The statute of autonomy of the community regulates that the duration of its processing is two months. The approval of the accounts always took place in the annual closing plenary session, which is why their presentation at the regional government headquarters in Puerta del Sol at the end of October, just before the Puente de Todos los bridge, had already been established as a tradition.
Saints. Díaz Ayuso has broken that unwritten rule on the two occasions he has had. Meanwhile, it continues to base its entire strategy on the almost daily confrontation with La Moncloa. “We had not determined the macroeconomic scenario. There has been a constant delay in the budgets ”, the PP leader added on the 17th in the Madrid Parliament.
“Once again, the Government of the Community of Madrid ends the year without presenting budgets for the region. Bad symptom. In these times of emergency they are even more essential ”, criticizes Ángel Gabilondo.
For the PSOE spokesman, the extension of the 2019 Budgets to 2021 is “a bad sign.” And everything indicates that it will take longer than expected. The Minister of Finance, Javier Fernández-Lasquetty, acknowledged at the end of the year that the negotiation with Vox “has not yet started” and will be the previous step “before sending the budget to the Assembly.”

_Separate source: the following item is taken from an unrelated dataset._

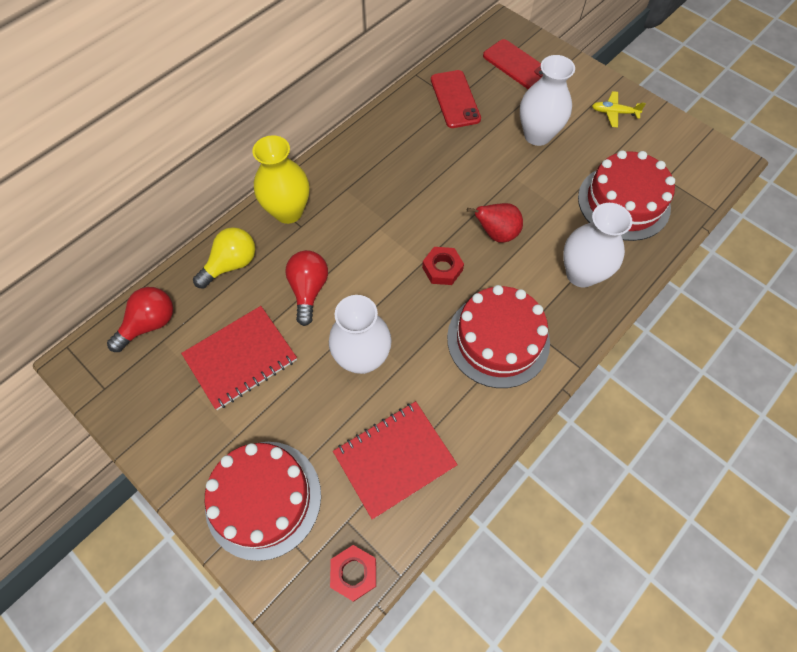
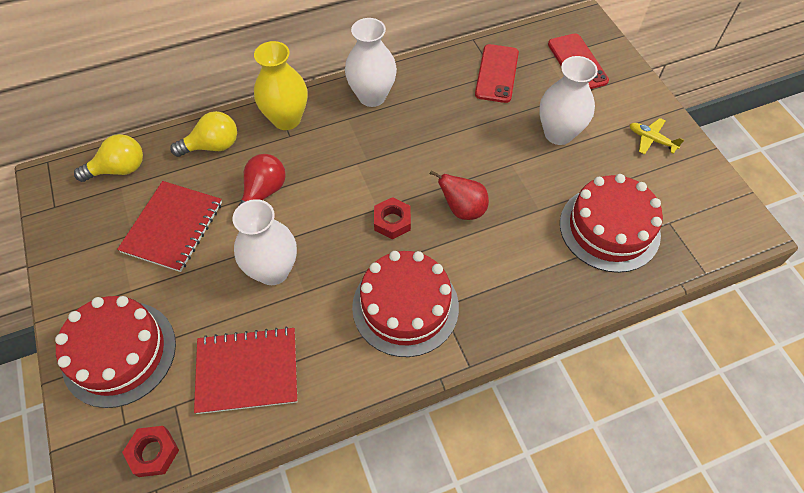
camera: 25 degrees right, 5 degrees down
red light bulb [107,287,173,352] -> yellow light bulb [74,134,143,182]
red notebook [181,306,297,410] -> red notebook turned 60 degrees counterclockwise [117,181,222,272]
white vase [563,203,633,288] -> white vase moved to [345,18,397,107]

Meanwhile, Díaz Ayuso complains about receiving 1,284 million from the EU REACT fund, endowed with 10,000 million, considering that the Government has given preferential treatment to Catalonia (1,706 million) or the Valencian Community (1,254 million).The most favored was Andalusia (1881), one of the five communities presided over by the PP.
What the Madrid president obvious is that her community was the most benefited, with 3,346 million, from the 16,000 million non-refundable fund —that is, a non-refundable fund— that the Government set up in the summer. They were followed by Catalonia with 3,166 million, Andalusia (2,199) and the Valencian Community (1,486).

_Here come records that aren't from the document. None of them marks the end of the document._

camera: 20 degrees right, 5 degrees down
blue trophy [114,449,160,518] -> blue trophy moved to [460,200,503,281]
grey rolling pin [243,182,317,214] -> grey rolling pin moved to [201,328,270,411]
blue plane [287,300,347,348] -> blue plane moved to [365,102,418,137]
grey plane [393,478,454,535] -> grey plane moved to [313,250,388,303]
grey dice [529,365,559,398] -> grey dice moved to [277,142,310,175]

With less stridency, the Murcian Executive also argues that the “main delay” in the design of its accounts is due to “the uncertainty generated” by the central government and “the delay” in receiving from the Ministry of Finance fundamental data such as deliveries to account, VAT settlement and other macroeconomic forecasts.
Sources from the Government of Fernando López Miras emphasize that, unlike Madrid, they approved the budgets for 2020 at the end of April and that allows them “to face the pandemic situation with all the guarantees.”
Diego Conesa, general secretary of the PSOE of Murcia, put a month ago as a condition to support the accounts that a monographic debate be held to agree on projects to access European funds; that a law for the eradication of sexist violence be debated; and strengthen the educational staff and the health system. At the moment, there is still no answer.